Ward Lynn Armstrong (born June 2, 1956, in Bassett, Virginia) is an American trial lawyer and Democratic politician. He served in the Virginia House of Delegates from 1992 to 2011, and served as the minority leader from 2007 to 2011.

==Electoral history==

| Date | Election | Candidate | Party | Votes | % |
Virginia House of Delegates, 11th district
| November 5, 1991 | General | Ward Armstrong | Democrat | 12,745 | 76.84 |
| Naomi L. Hodge-Muse | Republican | 3,828 | 23.08 |
| Write Ins |  | 14 | 0.08 |
| November 2, 1993 | General |
| Ward Armstrong | Democrat | 13,076 | 99.97 |
| Write Ins |  | 4 | 0.03 |
| November 7, 1995 | General | Ward Armstrong | Democrat | 11.678 | 63.67 |
| N. Larry Roach | Republican | 6,664 | 36.33 |
| Write Ins |  | 0 | 0.00 |
| November 4, 1997 | General | Ward Armstrong | Democrat | 12,908 | 84.07 |
| Clarence F. Shelton | Reform | 1,581 | 10.30 |
| Carl B. Craig | Independent | 860 | 5.60 |
| Write Ins |  | 5 | 0.03 |
| November 2, 1999 | General |
| Ward Armstrong | Democrat | 10,210 | 99.55 |
| Write Ins |  | 46 | 0.45 |
Virginia House of Delegates, 10th district
| November 6, 2001 | General | Ward Armstrong | Democrat | 10,050 | 53.11 |
| B. L. Gleiser | Republican | 8,873 | 46.89 |
| Write Ins |  | 0 | 0.00 |

==Early life==
Armstrong was raised in Bassett, Virginia, graduating from John D. Bassett High School in 1974. He then attended Duke University, where he earned a business degree in 1977. In 1980, Armstrong received a JD degree from the University of Richmond School of Law.
During law school, he studied for a summer at the University of Cambridge in England. After law school, he worked as a law clerk to Justice W. Carrington Thompson of the Supreme Court of Virginia for one year. He has practiced law in Martinsville, Virginia since 1981.

==House of Delegates==
He represented the 10th House District, and served on the Courts of Justice, Rules, and Finance committees. On February 24, 2007, Armstrong was elected Minority Leader of the Democrats in the Virginia House of Delegates. As Minority Leader, he has organized the "51 Club" to assist candidates in an effort to establish a Democratic majority in the House of Delegates.

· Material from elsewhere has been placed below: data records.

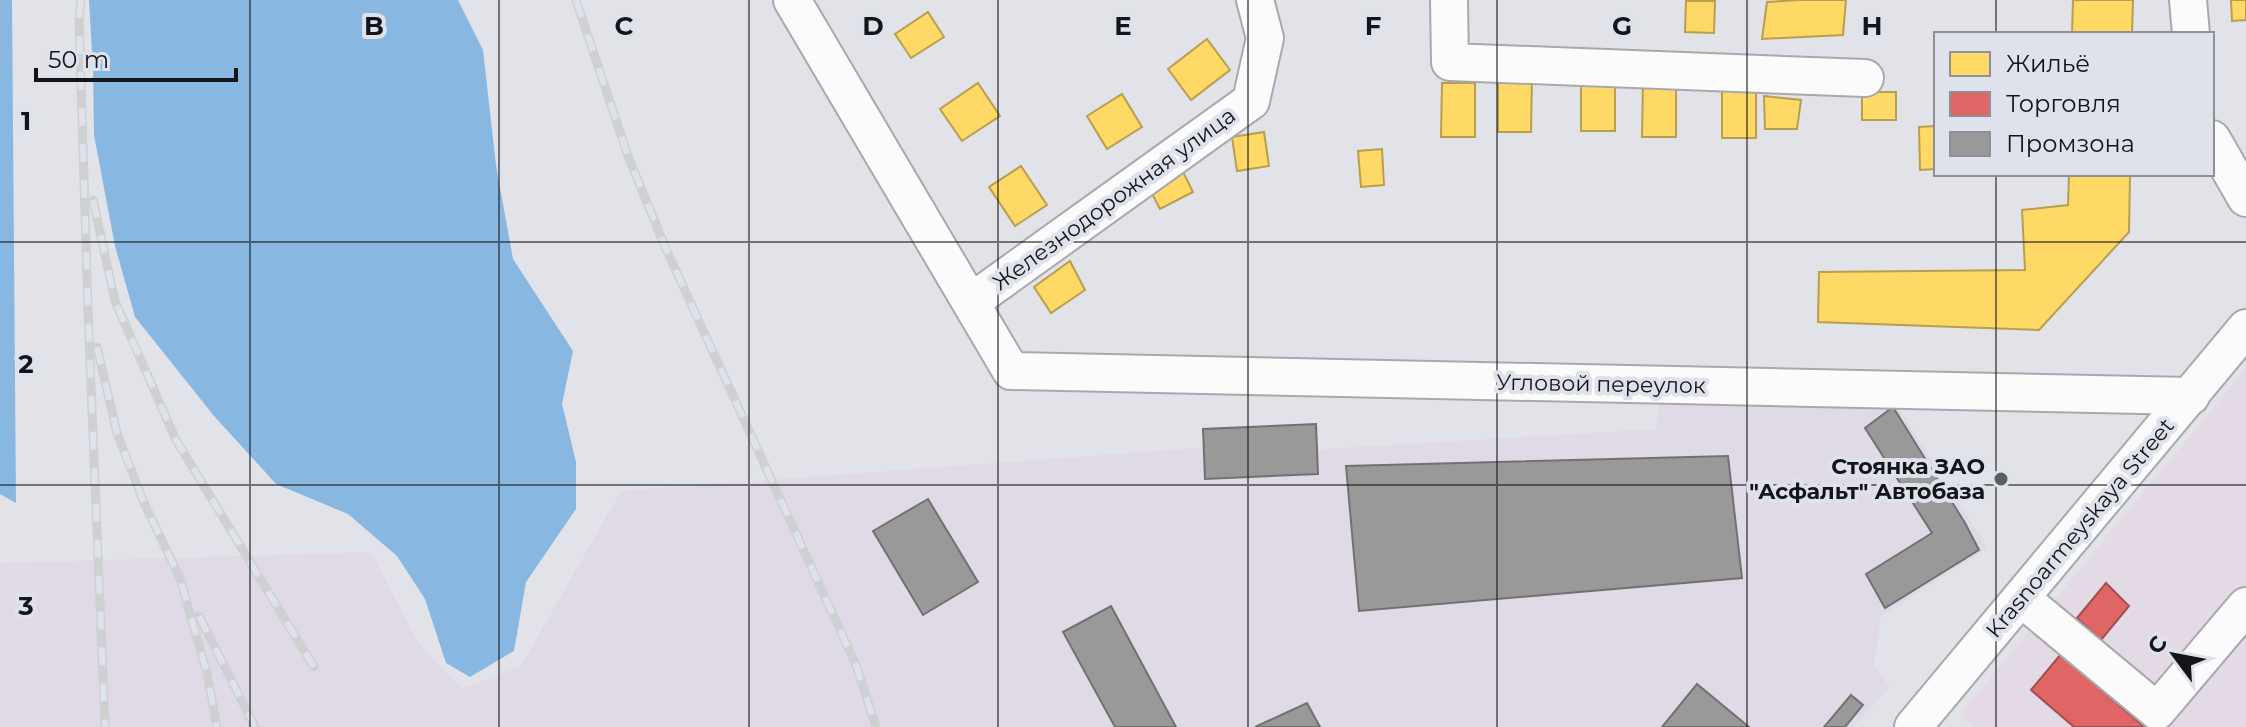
<svg xmlns="http://www.w3.org/2000/svg" width="2246" height="727" viewBox="0 0 2246 727" font-family="Montserrat,sans-serif">
	<rect width="100%" height="100%" fill="#e2e3e8"/>
	<polygon fill="#e3dae6" points="2246,368 2246,727 1972,727 1959,716"/>
	<polygon fill="#e0dae7" points="1890,394 1988,548 1881,616 1874,665 1890,687 1853,727 0,727 0,563 371,552 418,642 461,689 521,666 621,491 1301,440 1309,450 1656,429 1660,396"/>
	<g fill="#88b8e2">
		<polygon points="0,0 12,0 16,503 0,494"/>
		<polygon points="89,0 458,0 483,50 496,165 513,259 573,351 562,404 576,462 576,509 526,582 514,651 470,677 446,663 425,599 397,556 348,514 276,484 214,416 135,317 115,246 94,135 93,68"/>
	</g>
	<g fill="#ffd966" stroke="#b89e4f" stroke-width="2">
		<polygon points="1799,0 1846,0 1843,35 1762,39 1767,2"/>
		<polygon points="2073,0 2133,0 2132,34 2072,34"/>
		<polygon points="2231,0 2246,0 2246,20 2232,21"/>
		<polygon points="1686,1 1715,1 1714,33 1685,32"/>
		<polygon points="928,12 944,37 911,58 895,34"/>
		<polygon points="1207,39 1230,70 1191,100 1168,69"/>
		<rect x="1581" y="77" width="34" height="54"/>
		<polygon points="1498,78 1532,78 1531,132 1498,132"/>
		<polygon points="978,83 1000,116 962,141 940,109"/>
		<polygon points="1442,83 1475,83 1475,137 1441,137"/>
		<polygon points="1643,83 1676,83 1676,137 1642,137"/>
		<rect x="1722" y="84" width="34" height="54"/>
		<rect x="1862" y="92" width="34" height="28"/>
		<polygon points="1122,94 1142,127 1107,149 1087,116"/>
		<polygon points="1764,96 1801,100 1797,129 1765,129"/>
		<polygon points="1936,126 1936,169 1920,170 1919,127"/>
		<polygon points="1264,132 1269,166 1237,171 1232,137"/>
		<polygon points="1382,149 1384,185 1361,187 1358,151"/>
		<polygon points="1021,166 1047,205 1015,226 989,187"/>
		<polygon points="1181,168 1193,192 1160,209 1148,186"/>
		<polygon points="2069,174 2130,174 2129,232 2039,330 1818,322 1819,272 2025,270 2022,210 2068,205"/>
		<polygon points="1070,261 1085,290 1051,313 1034,287"/>
	</g>
	<g fill="#e06666" stroke="#a34e4f" stroke-width="2">
		<polygon points="2106,583 2129,606 2101,640 2077,618"/>
		<polygon points="2061,654 2144,727 2074,727 2031,690"/>
	</g>
	<g fill="#999" stroke="#717172" stroke-width="2">
		<polygon points="1893,407 1965,523 1979,550 1885,608 1866,574 1932,533 1865,428"/>
		<polygon points="1316,424 1318,474 1205,479 1203,429"/>
		<polygon points="1728,456 1742,578 1359,611 1346,466"/>
		<polygon points="928,499 978,582 923,615 873,531"/>
		<polygon points="1111,606 1176,727 1115,727 1063,632"/>
		<polygon points="1697,684 1749,727 1662,727"/>
		<polygon points="1851,695 1863,705 1845,727 1824,727"/>
		<polygon points="1307,703 1320,727 1255,727"/>
	</g>
	<g fill="none" stroke-linecap="round" stroke-linejoin="round">
		<defs>
			<g id="minor">
				<polyline points="792,0 1011,371 2191,396"/>
				<polyline points="1449,0 1450,62 1865,78"/>
				<polyline points="2188,0 2191,34"/>
				<polyline points="2212,139 2246,198"/>
				<polyline points="971,302 1251,101 1265,38 1255,0"/>
				<polyline points="2021,598 2157,711 2246,606"/>
				<polyline points="1913,727 2246,328"/>
			</g>
		</defs>
		<use href="#minor" stroke="#a8a9ad" stroke-width="40"/>
		<use href="#minor" stroke="#fbfbfc" stroke-width="36"/>
		<defs>
			<g id="rail">
				<polyline points="81,0 79,17 88,311 105,727"/>
				<polyline points="576,0 628,156 666,249 856,665 876,727"/>
				<polyline points="93,200 115,301 176,440 314,667"/>
				<polyline points="97,347 117,433 144,503 180,578 207,673 217,727"/>
				<polyline points="199,616 255,727"/>
			</g>
		</defs>
		<use href="#rail" stroke="#cfd0d2" stroke-width="9"/>
		<use href="#rail" stroke="#dfe1eb" stroke-width="6" stroke-dasharray="18" stroke-linecap="butt"/>
	</g>
	<path fill="none" stroke="#141518" stroke-width="2" stroke-opacity="0.55" d="M250 0V727M499 0V727M749 0V727M998 0V727M1248 0V727M1497 0V727M1747 0V727M1996 0V34M1996 174V727M0 242H2246M0 485H2246"/>
	<circle fill="#5c5d61" stroke="#dfe1eb" stroke-width="3" cx="2001" cy="479" r="8"/>
	<g text-anchor="middle" dominant-baseline="central" stroke-width="8" stroke-linejoin="round" paint-order="stroke">
		<g font-size="22" fill="#141518" stroke="#dfe1eb">
			<text transform="translate(1114 199) rotate(-36)">Железнодорожная улица</text>
			<text transform="translate(1601 384) rotate(1)">Угловой переулок</text>
			<text transform="translate(2080 528) rotate(-50)">Krasnoarmeyskaya Street</text>
		</g>
		<g font-size="22" font-weight="bold" fill="#141518" stroke="#dfe1eb" text-anchor="end">
			<text x="1985" y="466">Стоянка ЗАО<tspan x="1985" dy="25">"Асфальт" Автобаза</tspan></text>
		</g>
	</g>
	<g font-size="26" text-anchor="middle" font-weight="bold" fill="#141518" stroke="#dfe1eb" stroke-width="8" stroke-linejoin="round" paint-order="stroke">
		<text x="374" y="35">B</text>
		<text x="624" y="35">C</text>
		<text x="873" y="35">D</text>
		<text x="1123" y="35">E</text>
		<text x="1373" y="35">F</text>
		<text x="1622" y="35">G</text>
		<text x="1872" y="35">H</text>
		<text x="26" y="130">1</text>
		<text x="26" y="373">2</text>
		<text x="26" y="615">3</text>
	</g>
	<rect x="1934" y="32" width="280" height="144" fill="#dfe1eb" stroke="#8e8f97" stroke-width="2"/>
	<rect x="1950" y="52" width="40" height="24" fill="#ffd966" stroke="#8e8f97" stroke-width="2"/>
	<text x="2006" y="72" font-size="24" fill="#141518">Жильё</text>
	<rect x="1950" y="92" width="40" height="24" fill="#e06666" stroke="#8e8f97" stroke-width="2"/>
	<text x="2006" y="112" font-size="24" fill="#141518">Торговля</text>
	<rect x="1950" y="132" width="40" height="24" fill="#999999" stroke="#8e8f97" stroke-width="2"/>
	<text x="2006" y="152" font-size="24" fill="#141518">Промзона</text>
	<g transform="translate(2174 655) rotate(302)" stroke="#dfe1eb" stroke-width="6" paint-order="stroke">
	<path d="M0-6L14 30L0 20L-14 30Z" fill="#141518"/>
	<text y="-12" font-size="22" font-weight="bold" text-anchor="middle" fill="#141518">С</text>
	</g>
	<path d="M36 68v12h200v-12" fill="none" stroke="#141518" stroke-width="4"/>
	<text x="48" y="68" font-size="24" fill="#141518" stroke="#dfe1eb" stroke-width="6" paint-order="stroke">50 m</text>
</svg>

As of early 2008, Armstrong said he would oppose closing an exemption for one-on-one gun sales between individuals from instant background checks (the gun show loophole), even though he usually plays a key role in rallying Democratic support for Governor Tim Kaine's agenda, saying "My constituents pretty much expect me to oppose it," he said. "Carroll County is my district, and it¹s home to one of the largest gun shows on the East Coast." Armstrong, with two young daughters of his own, said he is filled with sympathy for the Virginia Tech Massacre victims but that it won't sway his opposition to closing the loophole. "As legislators, we have to be dispassionate when it comes to the law."

The Virginia Fifth Congressional District Democratic Committee awarded Armstrong the A. L. Philpott Award for Leadership. He is past president of the Martinsville-Henry County Bar Association; a member of the Virginia Museum of Transportation's Board of Directors; and a member of the Norfolk and Western Historical Society.

Armstrong was defeated on November 8, 2011, while running for election in the 9th House District. Armstrong was placed in the 16th District during the required redistricting after the 2010 census. The 16th district seat was held by Republican incumbent Donald Merricks. Armstrong chose to relocate and challenge Republican incumbent Charles Poindexter in the 9th House district. He left his home and moved into his mother-in-law's house in the town of Bassett. Poindexter defeated Armstrong with 53% to 47% of the vote. During his 2011 campaign Armstrong raised and spent more than $1,000,000.

Armstrong considered running for governor, Lieutenant Governor or attorney general in the 2013 elections but decided not to seek a higher office.

==Personal life==
Armstrong and his wife, Pamela Akers, have two daughters: Courtney Lynn and Whitney Akers.